Anyone with a penchant for observing a covey of alabaster Brits preening one another on a rocky outcropping got their money’s worth, but patrons longing for a more realistic zoo experience left somewhat unfulfilled. Eventually most people ambled over to the Monkey Pit where it was business as usual: drunken teenagers lobbing circus peanuts at the baboons and then running for cover when the baboons retaliate by throwing poop. That didn’t happen once with the humans. And as everyone knows, it isn’t really a day at the zoo until someone starts throwing poop.
Even though excrement was never hurled, I tip my hat to the zoo personnel for giving it a go. It’s not every day that management utters these words: “Let’s strip Nigel naked and stick him in with the wallabies for a few days.” Hopefully this is just the first of many new displays at the London Zoo, and I intend to do my part by offering up a few suggestions. With or without poop, I think these ideas may get the turnstiles spinning.
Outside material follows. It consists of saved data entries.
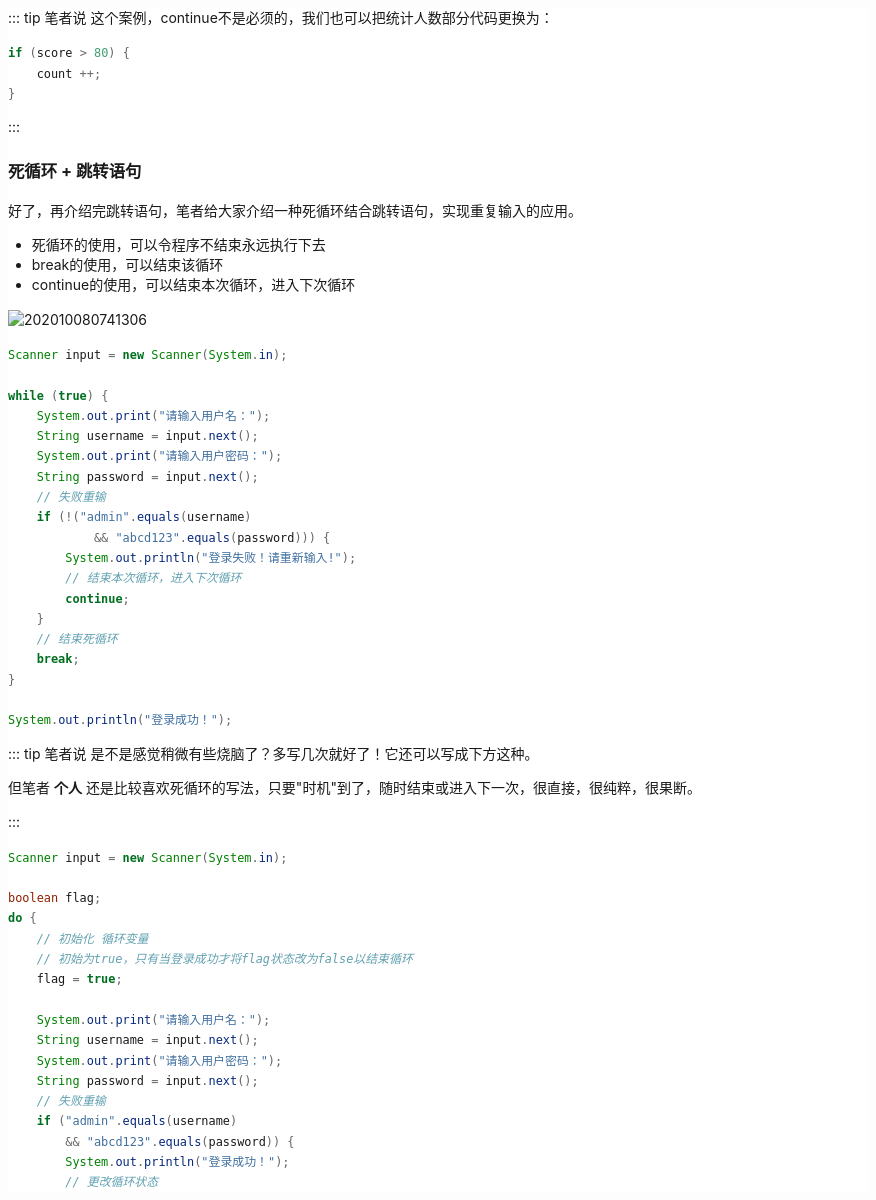 ::: tip 笔者说
这个案例，continue不是必须的，我们也可以把统计人数部分代码更换为：  

```java
if (score > 80) {
    count ++;
}
```
:::

### 死循环 + 跳转语句

好了，再介绍完跳转语句，笔者给大家介绍一种死循环结合跳转语句，实现重复输入的应用。

- 死循环的使用，可以令程序不结束永远执行下去
- break的使用，可以结束该循环
- continue的使用，可以结束本次循环，进入下次循环

![202010080741306](../../../public/img/2020/10/08/202010080741306.png)

```java
Scanner input = new Scanner(System.in);

while (true) {
    System.out.print("请输入用户名：");
    String username = input.next();
    System.out.print("请输入用户密码：");
    String password = input.next();
    // 失败重输
    if (!("admin".equals(username) 
            && "abcd123".equals(password))) {
        System.out.println("登录失败！请重新输入!");
        // 结束本次循环，进入下次循环
        continue;
    }
    // 结束死循环
    break;
}

System.out.println("登录成功！");
```

::: tip 笔者说
是不是感觉稍微有些烧脑了？多写几次就好了！它还可以写成下方这种。  

但笔者 **个人** 还是比较喜欢死循环的写法，只要"时机"到了，随时结束或进入下一次，很直接，很纯粹，很果断。


:::

```java
Scanner input = new Scanner(System.in);

boolean flag;
do {
    // 初始化 循环变量
    // 初始为true，只有当登录成功才将flag状态改为false以结束循环
    flag = true;

    System.out.print("请输入用户名：");
    String username = input.next();
    System.out.print("请输入用户密码：");
    String password = input.next();
    // 失败重输
    if ("admin".equals(username) 
        && "abcd123".equals(password)) {
        System.out.println("登录成功！");
        // 更改循环状态
```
Exhibit A: More humans - sort of Left alone in the simulated wilderness of the Micronesian Rainforest Exhibit, how effectively would an ombudsman forage? I don’t know. More importantly, I don’t care. What would the Creature from the Black Lagoon do in the same situation? And what if all he could find to eat was a Chicken Bacon Ranch pizza from Papa John’s? Now there’s something I want to see.
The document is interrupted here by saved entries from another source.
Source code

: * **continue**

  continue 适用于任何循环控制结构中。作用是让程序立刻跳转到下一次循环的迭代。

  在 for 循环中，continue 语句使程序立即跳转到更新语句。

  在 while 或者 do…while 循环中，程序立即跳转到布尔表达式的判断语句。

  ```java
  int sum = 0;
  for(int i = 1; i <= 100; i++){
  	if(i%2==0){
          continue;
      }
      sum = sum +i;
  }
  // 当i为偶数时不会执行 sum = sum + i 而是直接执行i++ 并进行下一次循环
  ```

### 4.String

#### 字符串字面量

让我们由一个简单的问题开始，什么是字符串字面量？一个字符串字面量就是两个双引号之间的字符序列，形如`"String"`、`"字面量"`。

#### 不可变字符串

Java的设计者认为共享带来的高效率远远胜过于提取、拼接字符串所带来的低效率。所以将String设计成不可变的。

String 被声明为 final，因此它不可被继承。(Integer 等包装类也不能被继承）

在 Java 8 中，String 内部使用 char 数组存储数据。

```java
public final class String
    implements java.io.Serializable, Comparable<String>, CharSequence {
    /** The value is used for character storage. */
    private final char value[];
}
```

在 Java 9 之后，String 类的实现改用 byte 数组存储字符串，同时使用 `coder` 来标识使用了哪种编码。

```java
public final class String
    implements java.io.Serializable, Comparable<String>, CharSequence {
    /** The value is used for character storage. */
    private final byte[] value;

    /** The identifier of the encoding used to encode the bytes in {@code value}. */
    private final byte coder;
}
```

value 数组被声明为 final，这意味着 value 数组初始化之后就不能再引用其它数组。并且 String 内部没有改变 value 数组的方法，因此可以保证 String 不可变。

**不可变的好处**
It’s been a long time since I’ve seen the Creature from the Black Lagoon, and I think he has quite a bit to teach us about our primordial underpinnings. As an added bonus I’d finally see what happens when someone eats a Chicken Bacon Ranch pizza from Papa John’s. Or maybe not. You’d have to be pretty darn hungry to actually stomach one of those, and the Creature may just jump the barricade and eat the ombudsman instead.
Exhibit B: Reality TV Night at the Penguin Pool It seems like a good idea to get fans of reality television together in one spot where we can keep a close eye on them.
Exhibit C: Celebrity Prison Sentence I certainly agree that celebrities who do the crime must do the time, but why punish their fans for every little indiscretion? Had Martha Stewart been sentenced to amble about the Mixed Grass Prairie Exhibit in her housecoat and ankle tether, just think of the sponsorship dollars. I’m sure Kmart would have been sniffing around this project.
Another spin on Celebrity Prison Sentence would be to build a new exhibit befitting each celebrity, like creating the Nick Nolte Urban Squalor Exhibit. Still another option would be to erect the Robert Downey Jr. exhibit and just fill the space with Tom Sizemore or Winona Ryder whenever Mr. Downey is out on appeal.
Exhibit D: NASCAR Appreciation Day in the Reptile House See Exhibit B. Same reason.
Exhibit E: Battle Sweet Potato What brings a crowd together faster than you can say Thinly Sliced Sea Bream with Smoked Organs? That’s right: Iron Chef. Instead of placing humans in a wilderness setting, animals would be placed in a domestic environment: Kitchen Stadium from Iron Chef. Onlookers could watch species pitted against one another in a cook-off for culinary supremacy. Ring-tailed Lemur vs. Platypus in Battle Summer Squash. White-cheeked Gibbon vs. Pancake Tortoise in Battle Lobster. Oh the excitement. The winning species would be given rations of bourbon and cigarettes and then set loose in the Nick Nolte Urban Squalor Exhibit where they could barter with downtrodden celebrities for blankets and medical supplies.
And the season finale would be the episode that brings down the house: Tom Sizemore vs. Baboon in Battle Circus Peanut. I hope the Baboons bring their A-game, because you can bet your bottom dollar that when everything starts to go south, Sizemore will be throwing poop at anything that moves.